----- THE INPUT -----

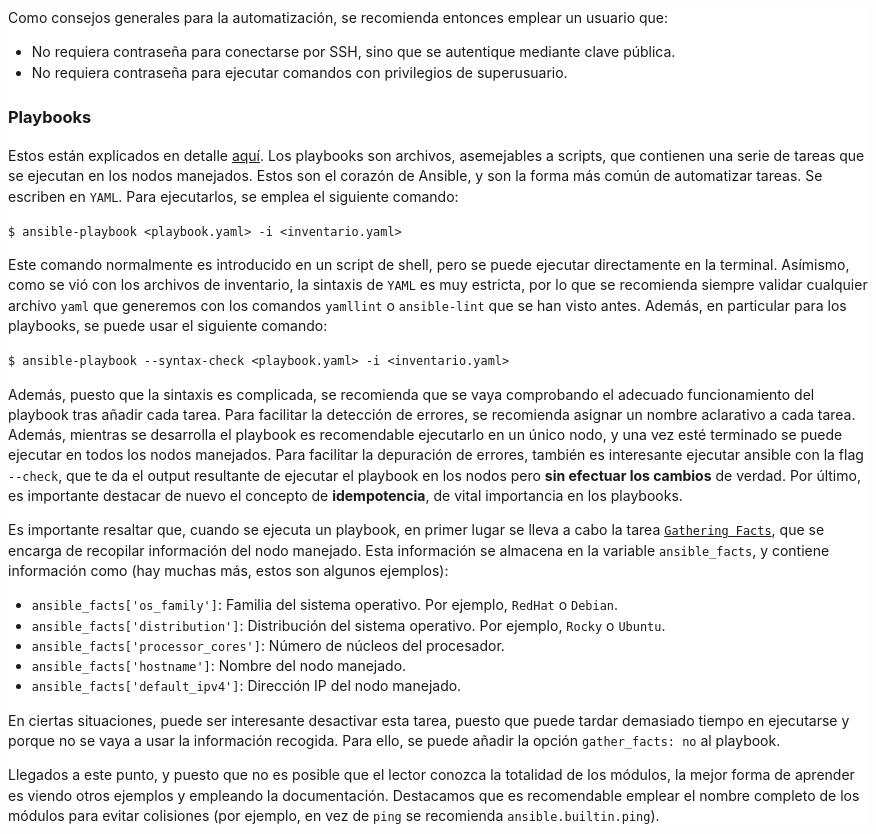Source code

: 
Como consejos generales para la automatización, se recomienda entonces emplear un usuario que:
- No requiera contraseña para conectarse por SSH, sino que se autentique mediante clave pública.
- No requiera contraseña para ejecutar comandos con privilegios de superusuario.

### Playbooks

Estos están explicados en detalle [aquí](https://docs.ansible.com/ansible/latest/getting_started/get_started_playbook.html). Los playbooks son archivos, asemejables a scripts, que contienen una serie de tareas que se ejecutan en los nodos manejados. Estos son el corazón de Ansible, y son la forma más común de automatizar tareas. Se escriben en `YAML`. Para ejecutarlos, se emplea el siguiente comando:
```shell
$ ansible-playbook <playbook.yaml> -i <inventario.yaml>
```
Este comando normalmente es introducido en un script de shell, pero se puede ejecutar directamente en la terminal.
 Asímismo, como se vió con los archivos de inventario, la sintaxis de `YAML` es muy estricta, por lo que se recomienda siempre validar cualquier archivo `yaml` que generemos con los comandos `yamllint` o `ansible-lint` que se han visto antes. Además, en particular para los playbooks, se puede usar el siguiente comando:
```shell
$ ansible-playbook --syntax-check <playbook.yaml> -i <inventario.yaml>
```

Además, puesto que la sintaxis es complicada, se recomienda que se vaya comprobando el adecuado funcionamiento del playbook tras añadir cada tarea. Para facilitar la detección de errores, se recomienda asignar un nombre aclarativo a cada tarea. Además, mientras se desarrolla el playbook es recomendable ejecutarlo en un único nodo, y una vez esté terminado se puede ejecutar en todos los nodos manejados. Para facilitar la depuración de errores, también es interesante ejecutar ansible con la flag `--check`, que te da el output resultante de ejecutar el playbook en los nodos pero **sin efectuar los cambios** de verdad. Por último, es importante destacar de nuevo el concepto de **idempotencia**, de vital importancia en los playbooks.

Es importante resaltar que, cuando se ejecuta un playbook, en primer lugar se lleva a cabo la tarea [`Gathering Facts`](https://docs.ansible.com/ansible/latest/collections/ansible/builtin/gather_facts_module.html), que se encarga de recopilar información del nodo manejado. Esta información se almacena en la variable `ansible_facts`, y contiene información como (hay muchas más, estos son algunos ejemplos):
- `ansible_facts['os_family']`: Familia del sistema operativo. Por ejemplo, `RedHat` o `Debian`.
- `ansible_facts['distribution']`: Distribución del sistema operativo. Por ejemplo, `Rocky` o `Ubuntu`.
- `ansible_facts['processor_cores']`: Número de núcleos del procesador.
- `ansible_facts['hostname']`: Nombre del nodo manejado.
- `ansible_facts['default_ipv4']`: Dirección IP del nodo manejado.

En ciertas situaciones, puede ser interesante desactivar esta tarea, puesto que puede tardar demasiado tiempo en ejecutarse y porque no se vaya a usar la información recogida. Para ello, se puede añadir la opción `gather_facts: no` al playbook.



Llegados a este punto, y puesto que no es posible que el lector conozca la totalidad de los módulos, la mejor forma de aprender es viendo otros ejemplos y empleando la documentación. Destacamos que es recomendable emplear el nombre completo de los módulos para evitar colisiones (por ejemplo, en vez de `ping` se recomienda `ansible.builtin.ping`).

-----

▶ _BRIEF_
Check each line above for the string "Además" and copy those that have it.

▶ _FINISHED TASK_
 Asímismo, como se vió con los archivos de inventario, la sintaxis de `YAML` es muy estricta, por lo que se recomienda siempre validar cualquier archivo `yaml` que generemos con los comandos `yamllint` o `ansible-lint` que se han visto antes. Además, en particular para los playbooks, se puede usar el siguiente comando:
Además, puesto que la sintaxis es complicada, se recomienda que se vaya comprobando el adecuado funcionamiento del playbook tras añadir cada tarea. Para facilitar la detección de errores, se recomienda asignar un nombre aclarativo a cada tarea. Además, mientras se desarrolla el playbook es recomendable ejecutarlo en un único nodo, y una vez esté terminado se puede ejecutar en todos los nodos manejados. Para facilitar la depuración de errores, también es interesante ejecutar ansible con la flag `--check`, que te da el output resultante de ejecutar el playbook en los nodos pero **sin efectuar los cambios** de verdad. Por último, es importante destacar de nuevo el concepto de **idempotencia**, de vital importancia en los playbooks.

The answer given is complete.